Gatilho dos recentes protestos
Outros movimentos já reivindicaram transformações no Irã. Uma campanha em 2006 buscava um milhão de assinaturas para mudar as leis discriminatórias do país e, pelos últimos oito anos, a jornalista e ativista Masih Alinejad tem postado vídeos de pequenos grupos de mulheres participando de atos de desobediência civil, como andar pelas ruas não usando o hijab.
No entanto, foi necessária a morte violenta de Amini para levar o povo iraniano às ruas e conquistar a atenção do mundo. Por quê?

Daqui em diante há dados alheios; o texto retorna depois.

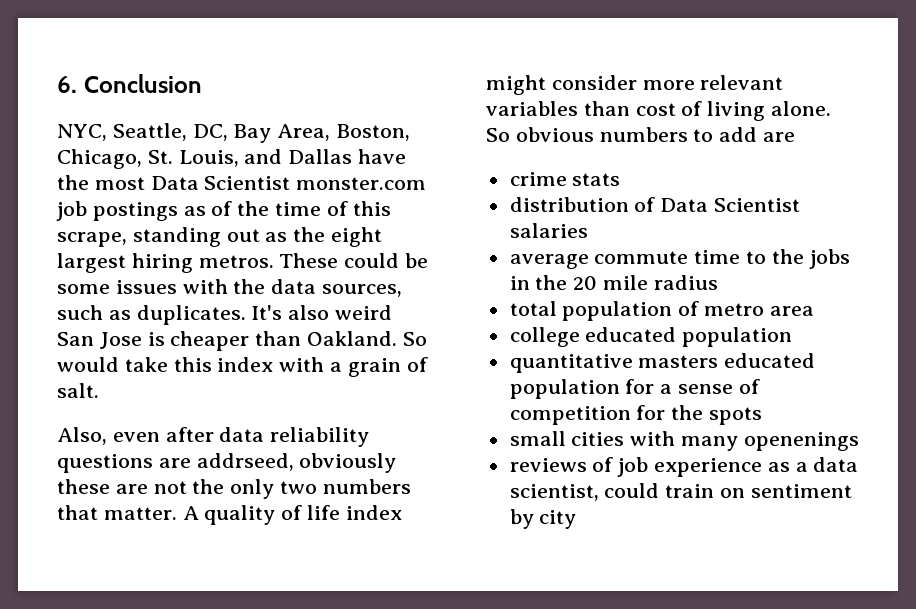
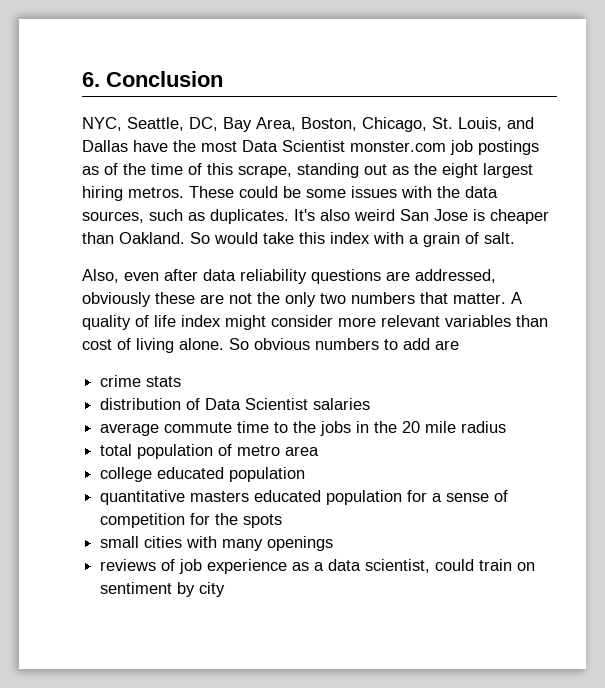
[196,453,294,471] addrseed, -> [415,269,496,283] addressed,
[743,432,859,451] openenings -> [267,536,334,551] openings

“Mahsa era uma jovem curda”, diz Alinejad, se referindo ao grupo que é minoria étnica no Irã. “Se não fosse pelas pessoas curdas tornando o funeral dela um protesto massivo contra o uso compulsório do hijab e o governo islâmico, não acredito que veríamos revoltas dessas proporções ao redor do país.”

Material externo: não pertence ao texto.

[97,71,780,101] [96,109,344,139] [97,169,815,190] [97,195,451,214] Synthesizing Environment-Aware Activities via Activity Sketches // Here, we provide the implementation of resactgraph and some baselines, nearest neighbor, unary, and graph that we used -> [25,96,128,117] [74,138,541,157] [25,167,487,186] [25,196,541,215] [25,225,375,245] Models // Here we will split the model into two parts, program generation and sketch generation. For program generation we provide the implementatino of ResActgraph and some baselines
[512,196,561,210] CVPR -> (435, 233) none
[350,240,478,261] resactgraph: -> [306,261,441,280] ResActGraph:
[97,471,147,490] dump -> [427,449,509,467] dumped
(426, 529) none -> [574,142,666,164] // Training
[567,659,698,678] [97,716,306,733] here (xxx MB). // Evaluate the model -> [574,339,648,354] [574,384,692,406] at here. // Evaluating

O outro poder de Amini era o fato de ela ser uma mulher como qualquer outra, com a qual milhares de mulheres puderam se identificar. “Ela não era uma ativista”, diz Hadi Ghaemi, fundadora do Centro pelos Direitos Humanos no Irã. “Seu rosto e suas experiências eram muito íntimas e, assim, familiares a qualquer família iraniana, porque toda vez que suas mães, irmãs e filhas saem de casa, elas são assediadas, presas ou até mesmo torturadas pela polícia moral.”
Repressão às iranianas
Amini não foi a primeira pessoa a morrer sob a custódia da Guarda Revolucionária do Irã e não será a última. Oficiais do governo iraniano reportam que aproximadamente 300 pessoas já foram mortas por conta dos protestos no país, apesar de grupos de direitos humanos afirmarem que o número de mortos, na verdade, está próximo de 500. No último mês, o Conselho de Direitos Humanos da ONU concordou em investigar possíveis violações de direitos humanos no Irã.

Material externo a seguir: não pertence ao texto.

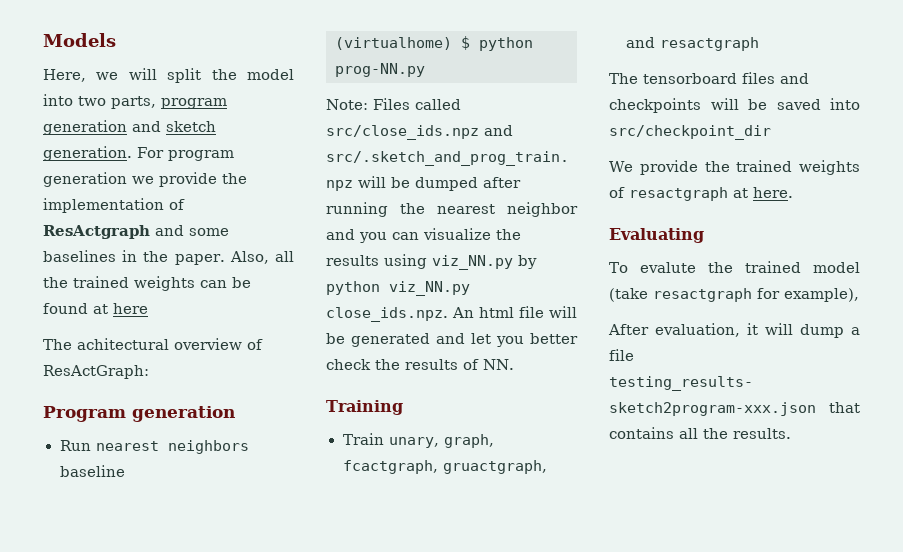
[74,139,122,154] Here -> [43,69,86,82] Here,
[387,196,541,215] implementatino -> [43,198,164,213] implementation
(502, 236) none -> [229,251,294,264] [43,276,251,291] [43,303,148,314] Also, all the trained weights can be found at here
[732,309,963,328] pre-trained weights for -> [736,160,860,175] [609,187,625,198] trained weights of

O apoio da comunidade internacional dá esperança à Amani e a outros de que esse movimento finalmente irá gerar reformas no Irã. “As mulheres não vão recuar”, ela afirma. “Elas não se sacrificaram durante décadas e pelos últimos dois meses e meio para voltar às suas casas.”
Entretanto, o poder do regime não pode ser subestimado, uma vez que ele já foi mais forte que os protestantes no passado. Ghaemi alerta o mundo de que o governo iraniano pode ter uma reação apaziguadora, como concordar em fazer pequenas mudanças sem realmente ter transformações consideráveis.
No último domingo (4), essa previsão de Ghaemi se concretizou. Alguns informes alegaram que o advogado-geral iraniano teria afirmado o desmonte da polícia moral. Oferecendo vagos detalhes, a mídia explica que ainda é cedo para escrever o obituário da polícia moral do país.
A população iraniana pode ter que se preparar para uma luta mais longa, que pode piorar antes de ter vitórias. Alinejad crê no poder das mulheres iranianas – e, infelizmente, no poder do medo. Ela nos conta sobre uma adolescente cuja mãe lhe advertiu para não se juntar aos protestos pelo medo de sua filha ser morta.
“Não posso escolher o que eu visto”, a jovem disse à mãe. “Não tenho o direito de dançar em público. Por lei, eu não posso ser eu mesma. Eu já estou morta. Mas, quando eu for às ruas, eu terei um sonho. É isso que me mantém viva.”